State hit with €170m bill as 8,500 join jobless ranks
THE DEPLETED public finances took a further €170m "hit" last month as 8,500 more people joined dole queues across the country.
The unemployment crisis deepened dramatically after new figures revealed the number of jobless had surpassed 450,000 for the first time.
The Government was also accused of failing younger people in the workforce, with Fine Gael and Youth Work Ireland highlighting the number of under-30s who are unemployed.
There are now 452,500 on the Live Register, the biggest rise in the seasonally adjusted figure for a year, and the unemployment rate has risen from 13.4pc in June to 13.7pc.
It has increased by 34,400 since this time last year and the largest monthly jump in unemployment came among professional workers, up by 12.3pc. Professionals now account for one in six people out of work. More women than men were added to the register during July, with an additional 4,600 women and 3,900 men signing on.
However, the Department of Finance last night insisted its budgetary plans were still on track and said unemployment would have to rise to around 485,000 by the end of the year to have an effect on its strategy.
It is estimated every person who loses his/her job costs the State €20,000 a year through lost taxes and increased social welfare payments.
The department could not say if the €170m hit the State had taken through the latest jobless figures would mean December's Budget -- which has to find €3bn in taxes and cuts -- will be even tougher.
"The budget will be decided in December so we'll have to look at the figures then," a spokesman for Finance Minster Brian Lenihan told the Irish Independent.
When planning the Budget last December, Mr Lenihan allowed for an average of 458,000 people to be jobless this year.
His spokesman said officials thought it was extremely unlikely the budgetary estimates would be exceeded.
Fine Gael's enterprise spokesman Richard Bruton said the impact on younger people was "very worrying".
"Unemployment rates among people under 25 are over 33pc and over a third of the young people who have become unemployed are already classed as long-term unemployed -- out of work for over a year," he said.
"The first wave of unemployment hit construction and manufacturing where 180,000 jobs were wiped out, mainly for men.
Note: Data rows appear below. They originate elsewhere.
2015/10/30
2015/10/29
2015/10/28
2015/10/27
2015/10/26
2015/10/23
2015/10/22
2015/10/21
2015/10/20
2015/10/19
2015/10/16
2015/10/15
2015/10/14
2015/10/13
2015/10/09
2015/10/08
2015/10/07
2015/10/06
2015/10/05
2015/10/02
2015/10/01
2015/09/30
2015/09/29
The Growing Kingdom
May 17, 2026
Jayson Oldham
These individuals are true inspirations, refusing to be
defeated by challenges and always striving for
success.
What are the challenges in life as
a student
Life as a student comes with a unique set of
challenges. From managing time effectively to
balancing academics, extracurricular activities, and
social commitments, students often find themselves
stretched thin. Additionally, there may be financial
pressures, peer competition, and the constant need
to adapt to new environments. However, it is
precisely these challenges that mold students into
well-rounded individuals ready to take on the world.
Now we see a second phase with huge job losses hitting white-collar workers, mainly women, as the recession takes hold."
Youth Work Ireland said unemployment among younger people had to be tackled since "nobody wants to see a whole generation cast aside".
But Enterprise Minister Batt O'Keeffe said a rise in the number of people on the dole was common in the summer due to seasonal factors.
Labour's Willie Penrose said the Government had no strategy to tackle unemployment.